> **TASK INSTRUCTIONS**:
Take the data that follows and retype it word for word.

** begin EXTRACTED ENTRIES **

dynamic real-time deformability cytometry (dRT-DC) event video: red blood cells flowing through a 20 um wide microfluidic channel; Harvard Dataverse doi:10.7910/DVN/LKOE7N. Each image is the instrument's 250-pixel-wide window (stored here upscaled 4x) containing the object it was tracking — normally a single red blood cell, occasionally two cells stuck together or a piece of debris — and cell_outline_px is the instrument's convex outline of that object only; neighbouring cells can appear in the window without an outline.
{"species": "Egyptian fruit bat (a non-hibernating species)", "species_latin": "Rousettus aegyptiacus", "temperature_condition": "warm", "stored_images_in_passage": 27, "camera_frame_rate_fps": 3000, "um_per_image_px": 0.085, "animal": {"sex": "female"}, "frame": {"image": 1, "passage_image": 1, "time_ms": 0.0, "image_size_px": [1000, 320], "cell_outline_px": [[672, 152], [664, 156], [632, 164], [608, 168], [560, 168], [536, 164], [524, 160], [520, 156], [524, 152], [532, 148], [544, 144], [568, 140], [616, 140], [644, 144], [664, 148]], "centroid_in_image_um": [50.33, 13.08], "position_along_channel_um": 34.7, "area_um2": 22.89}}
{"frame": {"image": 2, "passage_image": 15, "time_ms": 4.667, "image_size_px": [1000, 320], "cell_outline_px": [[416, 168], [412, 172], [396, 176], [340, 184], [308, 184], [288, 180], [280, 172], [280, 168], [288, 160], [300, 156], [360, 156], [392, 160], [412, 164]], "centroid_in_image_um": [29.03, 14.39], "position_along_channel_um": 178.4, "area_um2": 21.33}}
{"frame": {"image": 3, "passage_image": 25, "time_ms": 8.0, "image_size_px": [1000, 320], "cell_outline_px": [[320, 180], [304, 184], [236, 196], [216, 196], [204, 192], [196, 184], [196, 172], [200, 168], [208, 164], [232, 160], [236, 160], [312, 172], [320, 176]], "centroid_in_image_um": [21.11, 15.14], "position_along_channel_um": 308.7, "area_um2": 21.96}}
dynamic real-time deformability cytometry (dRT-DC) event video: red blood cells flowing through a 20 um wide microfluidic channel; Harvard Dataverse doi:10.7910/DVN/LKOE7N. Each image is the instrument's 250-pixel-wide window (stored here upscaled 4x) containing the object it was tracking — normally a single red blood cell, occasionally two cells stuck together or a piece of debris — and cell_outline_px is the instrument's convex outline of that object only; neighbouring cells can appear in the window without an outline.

** end EXTRACTED ENTRIES **

> **COMPLETE RESPONSE**:
dynamic real-time deformability cytometry (dRT-DC) event video: red blood cells flowing through a 20 um wide microfluidic channel; Harvard Dataverse doi:10.7910/DVN/LKOE7N. Each image is the instrument's 250-pixel-wide window (stored here upscaled 4x) containing the object it was tracking — normally a single red blood cell, occasionally two cells stuck together or a piece of debris — and cell_outline_px is the instrument's convex outline of that object only; neighbouring cells can appear in the window without an outline.
{"species": "Egyptian fruit bat (a non-hibernating species)", "species_latin": "Rousettus aegyptiacus", "temperature_condition": "warm", "stored_images_in_passage": 27, "camera_frame_rate_fps": 3000, "um_per_image_px": 0.085, "animal": {"sex": "female"}, "frame": {"image": 1, "passage_image": 1, "time_ms": 0.0, "image_size_px": [1000, 320], "cell_outline_px": [[672, 152], [664, 156], [632, 164], [608, 168], [560, 168], [536, 164], [524, 160], [520, 156], [524, 152], [532, 148], [544, 144], [568, 140], [616, 140], [644, 144], [664, 148]], "centroid_in_image_um": [50.33, 13.08], "position_along_channel_um": 34.7, "area_um2": 22.89}}
{"frame": {"image": 2, "passage_image": 15, "time_ms": 4.667, "image_size_px": [1000, 320], "cell_outline_px": [[416, 168], [412, 172], [396, 176], [340, 184], [308, 184], [288, 180], [280, 172], [280, 168], [288, 160], [300, 156], [360, 156], [392, 160], [412, 164]], "centroid_in_image_um": [29.03, 14.39], "position_along_channel_um": 178.4, "area_um2": 21.33}}
{"frame": {"image": 3, "passage_image": 25, "time_ms": 8.0, "image_size_px": [1000, 320], "cell_outline_px": [[320, 180], [304, 184], [236, 196], [216, 196], [204, 192], [196, 184], [196, 172], [200, 168], [208, 164], [232, 160], [236, 160], [312, 172], [320, 176]], "centroid_in_image_um": [21.11, 15.14], "position_along_channel_um": 308.7, "area_um2": 21.96}}
dynamic real-time deformability cytometry (dRT-DC) event video: red blood cells flowing through a 20 um wide microfluidic channel; Harvard Dataverse doi:10.7910/DVN/LKOE7N. Each image is the instrument's 250-pixel-wide window (stored here upscaled 4x) containing the object it was tracking — normally a single red blood cell, occasionally two cells stuck together or a piece of debris — and cell_outline_px is the instrument's convex outline of that object only; neighbouring cells can appear in the window without an outline.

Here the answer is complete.